Start of Information supplied

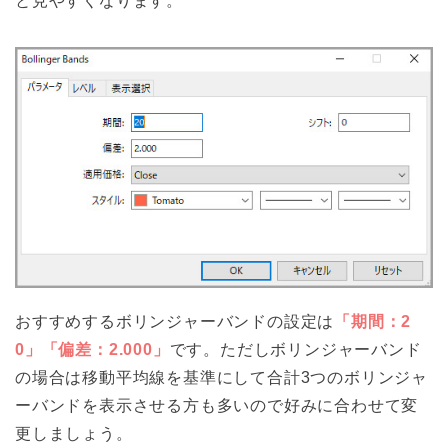
と見やすくなります。
おすすめするボリンジャーバンドの設定は
「期間：2
0」「偏差：2.000」
です。ただしボリンジャーバンド
の場合は移動平均線を基準にして合計3つのボリンジャ
ーバンドを表示させる方も多いので好みに合わせて変
更しましょう。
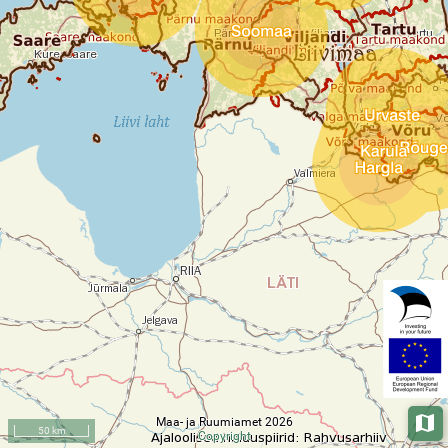
Maa- ja Ruumiamet 2026
Aluska
50 km
Copyright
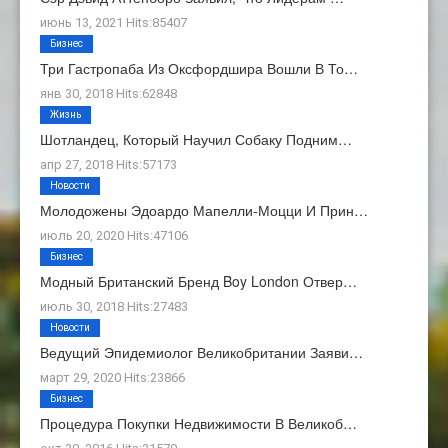
июнь 13, 2021 Hits:85407
Бизнес
Три Гастропаба Из Оксфордшира Вошли В То…
янв 30, 2018 Hits:62848
Жизнь
Шотландец, Который Научил Собаку Подним…
апр 27, 2018 Hits:57173
Новости
Молодожены Эдоардо Мапелли-Моцци И Прин…
июль 20, 2020 Hits:47106
Бизнес
Модный Британский Бренд Boy London Отвер…
июль 30, 2018 Hits:27483
Новости
Ведущий Эпидемиолог Великобритании Заяви…
март 29, 2020 Hits:23866
Бизнес
Процедура Покупки Недвижимости В Великоб…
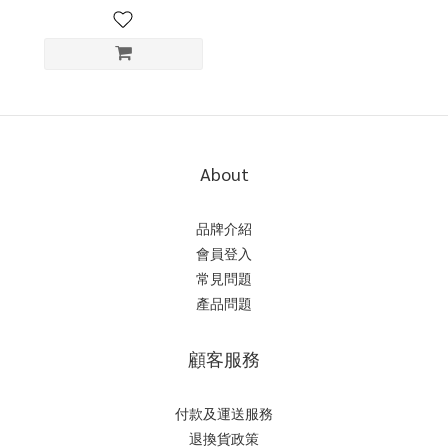
About
品牌介紹
會員登入
常見問題
產品問題
顧客服務
付款及運送服務
退換貨政策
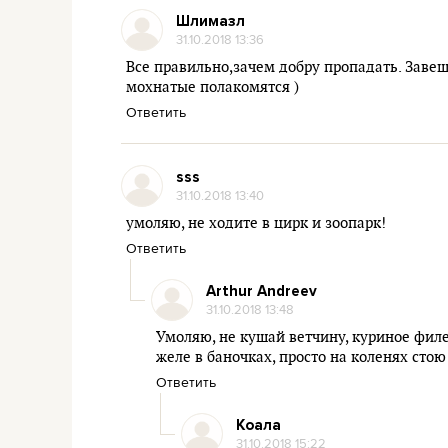
Шлимазл
31.10.2018 13:36
Все правильно,зачем добру пропадать. Завещ
мохнатые полакомятся )
Ответить
sss
31.10.2018 13:40
умоляю, не ходите в цирк и зоопарк!
Ответить
Arthur Andreev
31.10.2018 13:48
Умоляю, не кушай ветчину, куриное филе
желе в баночках, просто на коленях стою
Ответить
Коала
31.10.2018 15:22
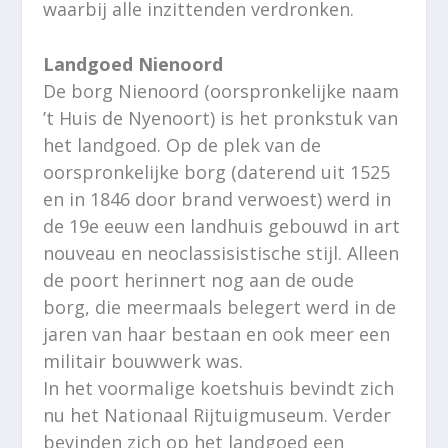
waarbij alle inzittenden verdronken.
Landgoed Nienoord
De borg Nienoord (oorspronkelijke naam
’t Huis de Nyenoort) is het pronkstuk van
het landgoed. Op de plek van de
oorspronkelijke borg (daterend uit 1525
en in 1846 door brand verwoest) werd in
de 19e eeuw een landhuis gebouwd in art
nouveau en neoclassisistische stijl. Alleen
de poort herinnert nog aan de oude
borg, die meermaals belegert werd in de
jaren van haar bestaan en ook meer een
militair bouwwerk was.
In het voormalige koetshuis bevindt zich
nu het Nationaal Rijtuigmuseum. Verder
bevinden zich op het landgoed een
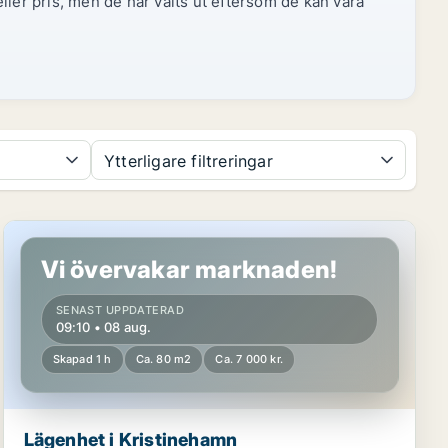
ller pris, men de har valts ut eftersom de kan vara
Ytterligare filtreringar
Lägenhet i Kristinehamn
Vi övervakar marknaden!
SENAST UPPDATERAD
09:10 • 08 aug.
Skapad 1 h
Ca. 80 m2
Ca. 7 000 kr.
Lägenhet i Kristinehamn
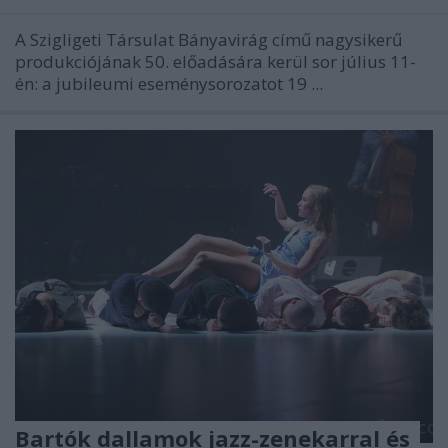
A Szigligeti Társulat Bányavirág című nagysikerű
produkciójának 50. előadására kerül sor július 11-
én: a jubileumi eseménysorozatot 19 ...
Bartók dallamok jazz-zenekarral és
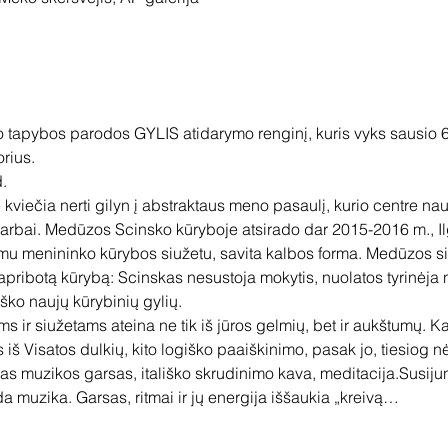
 tapybos parodos GYLIS atidarymo renginį, kuris vyks sausio 6 
rius.
. 
kviečia nerti gilyn į abstraktaus meno pasaulį, kurio centre nau
darbai. Medūzos Scinsko kūryboje atsirado dar 2015-2016 m., I
iamu menininko kūrybos siužetu, savita kalbos forma. Medūzos si
eapribotą kūrybą: Scinskas nesustoja mokytis, nuolatos tyrinėja 
ško naujų kūrybinių gylių.
 ir siužetams ateina ne tik iš jūros gelmių, bet ir aukštumų. Ka
iš Visatos dulkių, kito logiško paaiškinimo, pasak jo, tiesiog 
s muzikos garsas, itališko skrudinimo kava, meditacija.Susijung
a muzika. Garsas, ritmai ir jų energija iššaukia „kreivą…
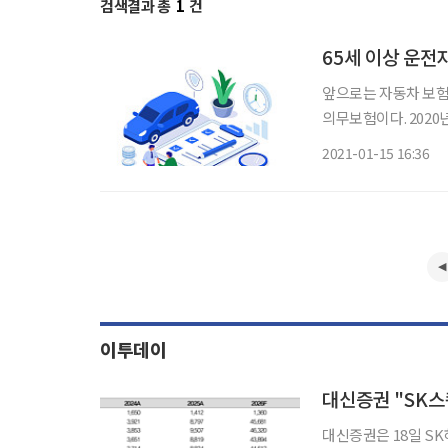
검색결과 총
1
건
65세 이상 운전
앞으로는 자동차 보험료를 클릭 한 번으
의무보험이다. 2020
험은 갱신 시 무사고
2021-01-15 16:36
어리둥절할 때가 많았
이투데이
대신증권 "SK스
대신증권은 18일 S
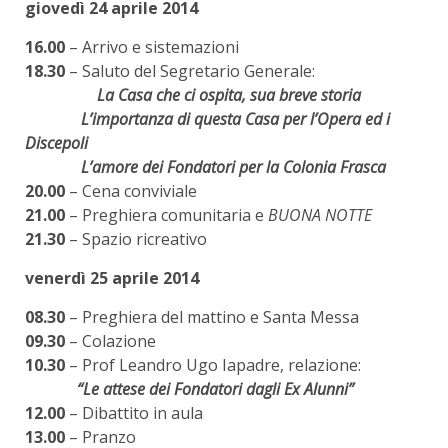
giovedì 24 aprile 2014
16.00
– Arrivo e sistemazioni
18.30
– Saluto del Segretario Generale:
La Casa che ci ospita, sua breve storia
L’importanza di questa Casa per l’Opera ed i
Discepoli
L’amore dei Fondatori per la Colonia Frasca
20.00
– Cena conviviale
21.00
– Preghiera comunitaria e
BUONA NOTTE
21.30
– Spazio ricreativo
venerdì 25 aprile 2014
08.30
– Preghiera del mattino e Santa Messa
09.30
– Colazione
10.30
– Prof Leandro Ugo Iapadre, relazione:
“Le attese dei Fondatori dagli Ex Alunni”
12.00
– Dibattito in aula
13.00
– Pranzo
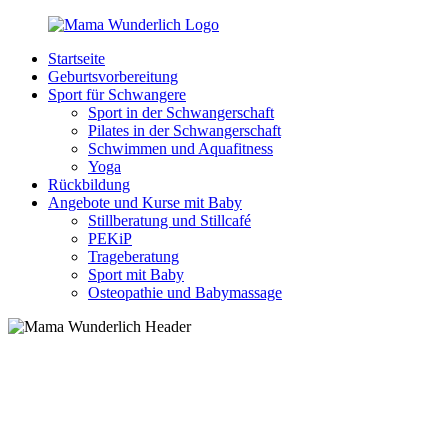
Zurück
zum
Startseite
Inhalt
MamaWunderlich.de
Mutti
Geburtsvorbereitung
sein
Sport für Schwangere
ist
Sport in der Schwangerschaft
wunderbar!
Pilates in der Schwangerschaft
Schwimmen und Aquafitness
Yoga
Rückbildung
Angebote und Kurse mit Baby
Stillberatung und Stillcafé
PEKiP
Trageberatung
Sport mit Baby
Osteopathie und Babymassage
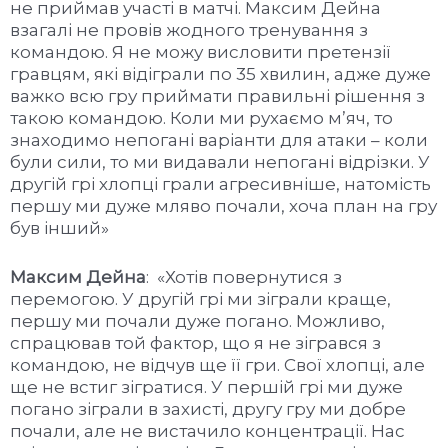
не приймав участі в матчі. Максим Дейна
взагалі не провів жодного тренування з
командою. Я не можу висловити претензії
гравцям, які відіграли по 35 хвилин, адже дуже
важко всю гру приймати правильні рішення з
такою командою. Коли ми рухаємо м’яч, то
знаходимо непогані варіанти для атаки – коли
були сили, то ми видавали непогані відрізки. У
другій грі хлопці грали агресивніше, натомість
першу ми дуже мляво почали, хоча план на гру
був інший»
Максим Дейна
: «Хотів повернутися з
перемогою. У другій грі ми зіграли краще,
першу ми почали дуже погано. Можливо,
спрацював той фактор, що я не зігрався з
командою, не відчув ще її гри. Свої хлопці, але
ще не встиг зігратися. У першій грі ми дуже
погано зіграли в захисті, другу гру ми добре
почали, але не вистачило концентрації. Нас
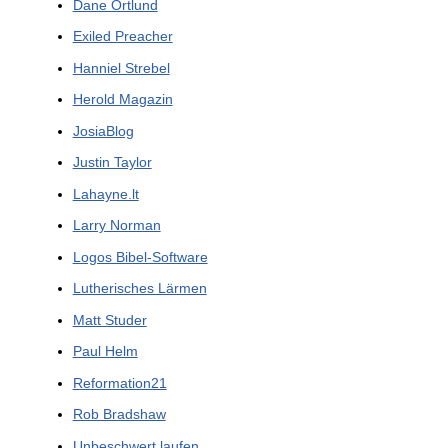
Dane Ortlund
Exiled Preacher
Hanniel Strebel
Herold Magazin
JosiaBlog
Justin Taylor
Lahayne.lt
Larry Norman
Logos Bibel-Software
Lutherisches Lärmen
Matt Studer
Paul Helm
Reformation21
Rob Bradshaw
Unbeschwert laufen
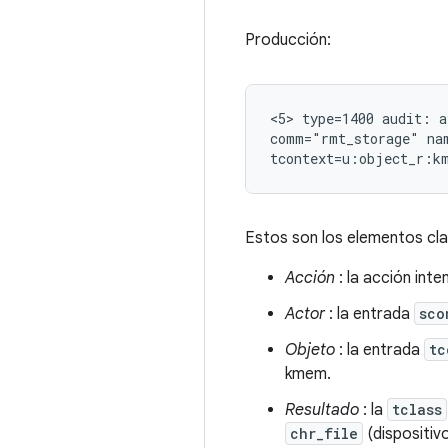
Producción:
<5> type=1400 audit: a
comm="rmt_storage" na
Estos son los elementos cla
Acción
: la acción int
Actor
: la entrada
sco
Objeto
: la entrada
tc
kmem.
Resultado
: la
tclass
chr_file
(dispositiv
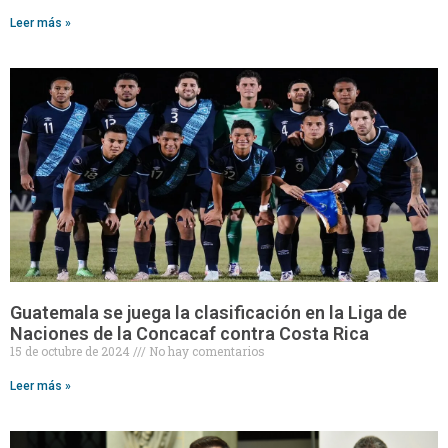
Leer más »
Guatemala se juega la clasificación en la Liga de
Naciones de la Concacaf contra Costa Rica
15 de octubre de 2024
No hay comentarios
Leer más »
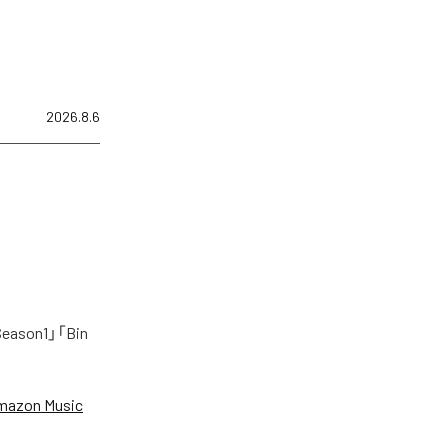
2026.8.6
on1」「Bin
mazon Music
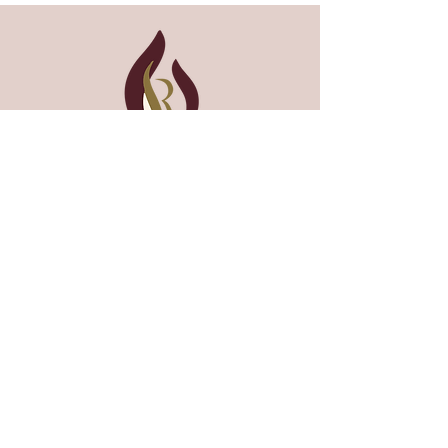
בעבודת יד. היכנסו לקרוא
ולגלות למה זו החוויה הבאה
שלכם.
הרשמו לעדכונים שלנו
אני מאשר קבל דוא"ל מנרות רחל
הירשם לעדכונים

End of Information supplied

◆ Assignment
Gather each line in the entries above that contains the word "Максим", and copy those lines out in full.

◆ Your response
не приймав участі в матчі. Максим Дейна
Максим Дейна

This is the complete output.